An amendment that the House adopted on a near party-line vote, 229-190, to the defense authorization bill (HR 1735) would bar the bird's re-listing until 2021 and also would de-list the American burying beetle.
The amendment is among the first of what will be a series of efforts this year to de-list or block the listing of endangered or threatened species, including the gray wolf and northern long-eared bat.
The defense bill, which passed 269-151, already contained language to bar a listing for the greater sage grouse for 10 years. An Army report warned that a listing of the grouse could restrict the use and size of training lands and limit future development.
The prairie chicken was listed as a threatened species in March 2014 over the objections of the region's lawmakers. The amendment's sponsor, Frank Lucas, R-Okla., emphasized that the de-listing he was proposing was only temporary.
“If in five years time the Department of Interior thinks this (five-state conservation) plan hasn't worked they can begin the process of re-listing the chicken. I'm confident that the range-wide plan will be effective not only in maintaining but in increasing” the bird's population,” he told the House.
As for the beetle that would be de-listed, Lucas said its population has soared beyond expectations.
After the vote, Lucas told Agri-Pulse he was looking to Senate Environment and Public Works Chairman Jim Inhofe, R-Okla., to push for a similar provision in that chamber.
Rep. Jackie Speier, D-Calif., poked fun at Republicans for attaching the amendment to a defense bill.
“My colleagues on the other side of the aisle have alerted us to a new threat emerging in the heart of the Western United States, a sort of feathery sleeper cell.
“The prairie chicken has not attacked our citizens, threatened our allies or disrupted our military operations.
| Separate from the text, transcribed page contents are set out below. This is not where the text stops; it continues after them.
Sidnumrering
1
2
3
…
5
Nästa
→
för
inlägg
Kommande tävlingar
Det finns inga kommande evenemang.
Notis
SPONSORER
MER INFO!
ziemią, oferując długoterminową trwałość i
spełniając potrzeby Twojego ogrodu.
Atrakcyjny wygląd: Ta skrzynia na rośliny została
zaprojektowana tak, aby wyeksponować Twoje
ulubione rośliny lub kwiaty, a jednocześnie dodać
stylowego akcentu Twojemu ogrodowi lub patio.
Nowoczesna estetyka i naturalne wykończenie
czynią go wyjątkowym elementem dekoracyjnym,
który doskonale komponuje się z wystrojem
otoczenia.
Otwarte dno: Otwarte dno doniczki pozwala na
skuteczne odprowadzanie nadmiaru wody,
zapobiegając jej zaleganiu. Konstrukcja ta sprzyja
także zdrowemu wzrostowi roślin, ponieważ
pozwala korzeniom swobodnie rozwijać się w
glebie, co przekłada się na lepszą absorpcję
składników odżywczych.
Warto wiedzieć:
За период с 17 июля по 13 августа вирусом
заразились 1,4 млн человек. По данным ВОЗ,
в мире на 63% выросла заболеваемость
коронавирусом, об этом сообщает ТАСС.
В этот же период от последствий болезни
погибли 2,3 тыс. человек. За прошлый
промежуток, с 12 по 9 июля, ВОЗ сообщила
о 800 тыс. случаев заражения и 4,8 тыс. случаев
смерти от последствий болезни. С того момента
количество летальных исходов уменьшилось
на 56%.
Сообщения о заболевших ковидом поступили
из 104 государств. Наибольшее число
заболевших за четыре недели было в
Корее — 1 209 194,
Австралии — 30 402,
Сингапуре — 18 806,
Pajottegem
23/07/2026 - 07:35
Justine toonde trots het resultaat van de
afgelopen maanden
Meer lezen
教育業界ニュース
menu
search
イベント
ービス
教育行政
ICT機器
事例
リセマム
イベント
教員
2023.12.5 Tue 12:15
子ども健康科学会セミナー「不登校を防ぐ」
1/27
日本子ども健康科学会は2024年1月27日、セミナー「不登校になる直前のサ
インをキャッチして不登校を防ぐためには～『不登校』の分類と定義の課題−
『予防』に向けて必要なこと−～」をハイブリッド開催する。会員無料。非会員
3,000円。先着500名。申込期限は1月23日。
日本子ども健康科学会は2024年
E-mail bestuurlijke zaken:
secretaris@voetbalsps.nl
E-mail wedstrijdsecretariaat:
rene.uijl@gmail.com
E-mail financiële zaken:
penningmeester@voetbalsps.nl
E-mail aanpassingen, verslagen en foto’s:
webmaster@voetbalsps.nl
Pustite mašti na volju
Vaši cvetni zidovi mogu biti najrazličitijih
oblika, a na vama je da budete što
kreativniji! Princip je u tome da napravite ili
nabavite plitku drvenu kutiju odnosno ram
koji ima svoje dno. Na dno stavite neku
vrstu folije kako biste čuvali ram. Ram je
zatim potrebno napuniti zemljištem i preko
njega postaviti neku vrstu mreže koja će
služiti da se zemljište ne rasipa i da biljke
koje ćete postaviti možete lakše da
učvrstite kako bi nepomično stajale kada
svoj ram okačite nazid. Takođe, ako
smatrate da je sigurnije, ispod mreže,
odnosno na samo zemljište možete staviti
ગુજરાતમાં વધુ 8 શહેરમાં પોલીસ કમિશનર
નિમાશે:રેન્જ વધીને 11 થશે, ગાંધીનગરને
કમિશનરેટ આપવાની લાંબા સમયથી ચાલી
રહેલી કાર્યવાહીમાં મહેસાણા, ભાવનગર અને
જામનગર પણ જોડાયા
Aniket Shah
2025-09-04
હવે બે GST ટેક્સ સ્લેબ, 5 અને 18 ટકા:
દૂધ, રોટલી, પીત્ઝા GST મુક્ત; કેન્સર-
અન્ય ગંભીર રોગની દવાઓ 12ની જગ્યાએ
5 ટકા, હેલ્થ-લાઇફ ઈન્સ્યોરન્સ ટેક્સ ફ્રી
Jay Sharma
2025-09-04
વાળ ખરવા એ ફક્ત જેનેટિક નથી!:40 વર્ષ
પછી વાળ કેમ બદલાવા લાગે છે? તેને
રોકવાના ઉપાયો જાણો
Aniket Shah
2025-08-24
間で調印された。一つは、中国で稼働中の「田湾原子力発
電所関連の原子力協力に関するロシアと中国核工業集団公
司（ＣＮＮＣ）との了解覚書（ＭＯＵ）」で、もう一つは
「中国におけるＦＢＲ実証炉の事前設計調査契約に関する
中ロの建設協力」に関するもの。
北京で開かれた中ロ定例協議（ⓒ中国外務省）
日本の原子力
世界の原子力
Listing the prairie chicken as endangered is a scientific decision, not within the purview of Congress and will have absolutely no effect on the Department of Defense operations."
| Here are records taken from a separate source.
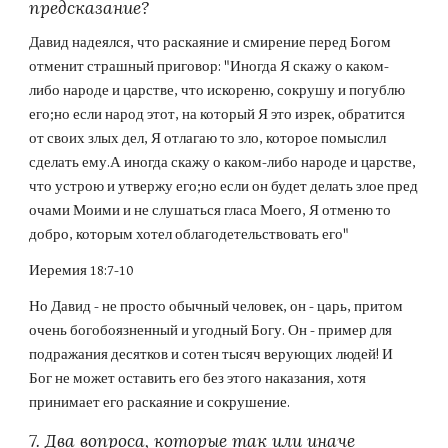
предсказание?
Давид надеялся, что раскаяние и смирение перед Богом 
отменит страшный приговор: "Иногда Я скажу о каком-
либо народе и царстве, что искореню, сокрушу и погублю 
его;но если народ этот, на который Я это изрек, обратится 
от своих злых дел, Я отлагаю то зло, которое помыслил 
сделать ему.А иногда скажу о каком-либо народе и царстве, 
что устрою и утвержу его;но если он будет делать злое пред 
очами Моими и не слушаться гласа Моего, Я отменю то 
добро, которым хотел облагодетельствовать его"
Иеремия 18:7-10
Но Давид - не просто обычный человек, он - царь, притом 
очень богобоязненный и угодный Богу. Он - пример для 
подражания десятков и сотен тысяч верующих людей! И 
Бог не может оставить его без этого наказания, хотя 
принимает его раскаяние и сокрушение.
7. Два вопроса, которые так или иначе 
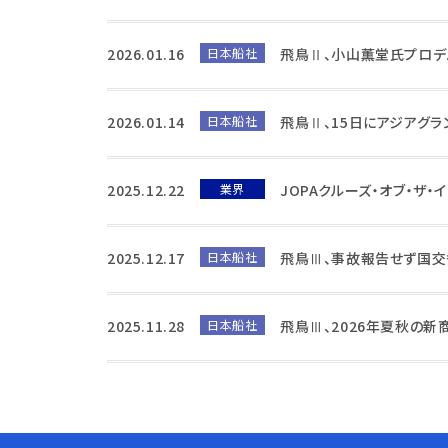
2026.01.16
日本船社
飛鳥Ⅱ、小山薫堂氏プロデ
2026.01.14
日本船社
飛鳥Ⅱ、15日にアジアグラ
2025.12.22
業界
JOPAクルーズ・オブ・ザ
2025.12.17
日本船社
飛鳥Ⅲ、事故報告せず国
2025.11.28
日本船社
飛鳥Ⅲ、2026年夏秋の新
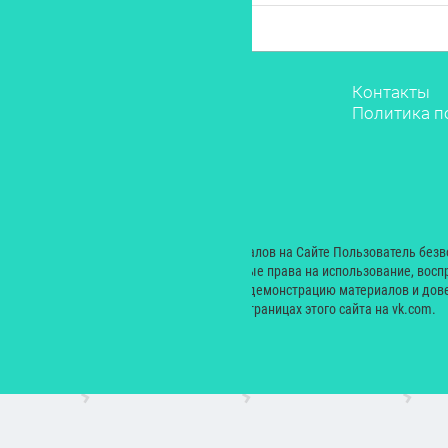
Звёзды
Контакты
Мода
Политика п
Красота
Саморазвитие
Лайфстайл
Рестораны
Дети
© 2000 — 2024. При размещении материалов на Сайте Пользователь без
Екатерина Николаевна неисключительные права на использование, восп
производных произведений, а также на демонстрацию материалов и дове
сайт yesmagazine.ru и на официальных страницах этого сайта на vk.com.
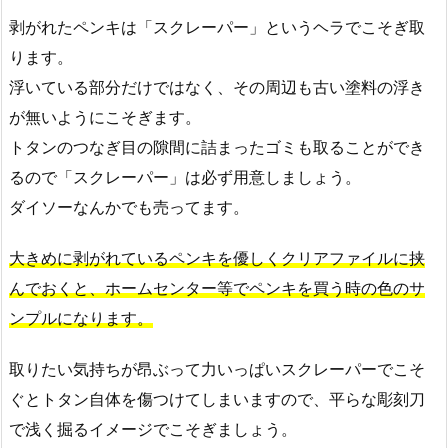
剥がれたペンキは「スクレーパー」というヘラでこそぎ取
ります。
浮いている部分だけではなく、その周辺も古い塗料の浮き
が無いようにこそぎます。
トタンのつなぎ目の隙間に詰まったゴミも取ることができ
るので「スクレーパー」は必ず用意しましょう。
ダイソーなんかでも売ってます。
大きめに剥がれているペンキを優しくクリアファイルに挟
んでおくと、ホームセンター等でペンキを買う時の色のサ
ンプルになります。
取りたい気持ちが昂ぶって力いっぱいスクレーパーでこそ
ぐとトタン自体を傷つけてしまいますので、平らな彫刻刀
で浅く掘るイメージでこそぎましょう。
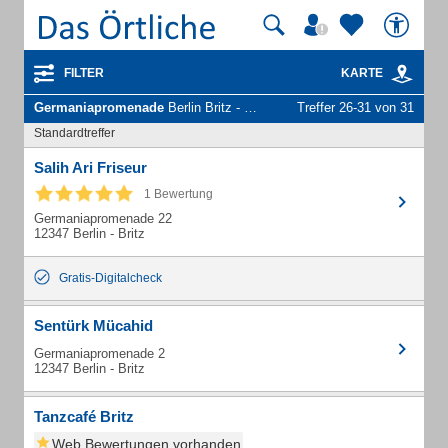
FILTER
KARTE
Germaniapromenade
Berlin Britz - Unternehmen und Personen
Treffer 26-31 von 31
Standardtreffer
Salih Ari Friseur
1 Bewertung
Germaniapromenade 22
12347 Berlin - Britz
Gratis-Digitalcheck
Sentürk Mücahid
Germaniapromenade 2
12347 Berlin - Britz
Tanzcafé Britz
Web Bewertungen vorhanden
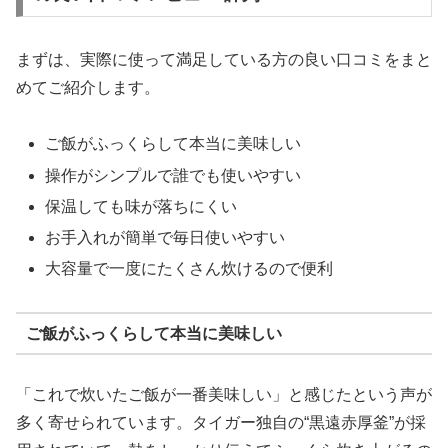
まずは、実際に使って満足している方の良い口コミをまと
めてご紹介します。
ご飯がふっくらして本当に美味しい
操作がシンプルで誰でも使いやすい
保温しても味が落ちにくい
お手入れが簡単で毎日使いやすい
大容量で一度にたくさん炊けるので便利
ご飯がふっくらして本当に美味しい
「これで炊いたご飯が一番美味しい」と感じたという声が
多く寄せられています。タイガー独自の“黒遠赤厚釜”が採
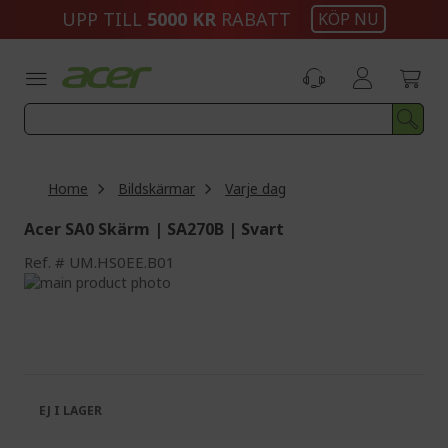
Skip
UPP TILL
5000 KR
RABATT
KÖP NU
to
Content
Home
Bildskärmar
Varje dag
Acer SA0 Skärm | SA270B | Svart
Ref.
UM.HS0EE.B01
Skip
to
Skip
the
to
end
the
of
beginning
the
of
images
the
EJ I LAGER
gallery
images
gallery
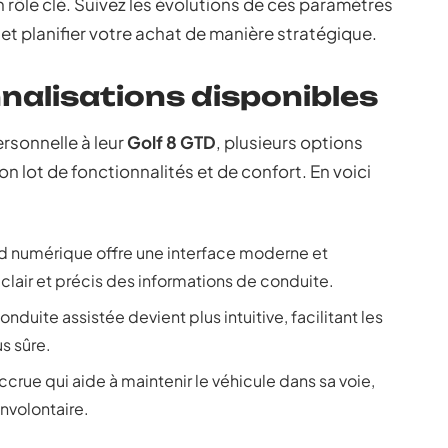
 rôle clé. Suivez les évolutions de ces paramètres
et planifier votre achat de manière stratégique.
nalisations disponibles
rsonnelle à leur
Golf 8 GTD
, plusieurs options
 lot de fonctionnalités et de confort. En voici
d numérique offre une interface moderne et
 clair et précis des informations de conduite.
onduite assistée devient plus intuitive, facilitant les
us sûre.
crue qui aide à maintenir le véhicule dans sa voie,
involontaire.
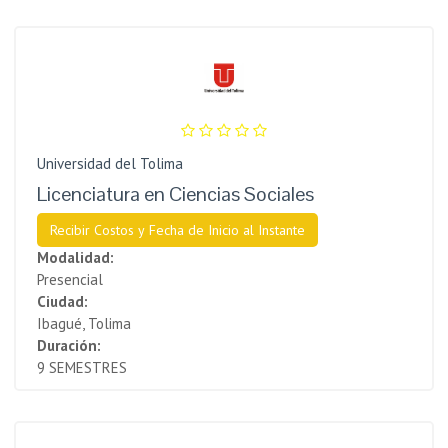
Universidad del Tolima
Licenciatura en Ciencias Sociales
Recibir Costos y Fecha de Inicio al Instante
Modalidad:
Presencial
Ciudad:
Ibagué, Tolima
Duración:
9 SEMESTRES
She added a final dig:“The worst that anyone can say about the prairie chicken is that it is not a chicken but a grouse.”
Lucas and other sponsors of the amendment argued that they were justified adding the provision to the defense bill because of the impact on habitat restrictions on military installations in the region, including Fort Riley in Kansas and Cannon Air Force Base on the New Mexico-Texas border.
“We want our national defense to reign supreme,” said Rep. Steve Pearce, R-N.M.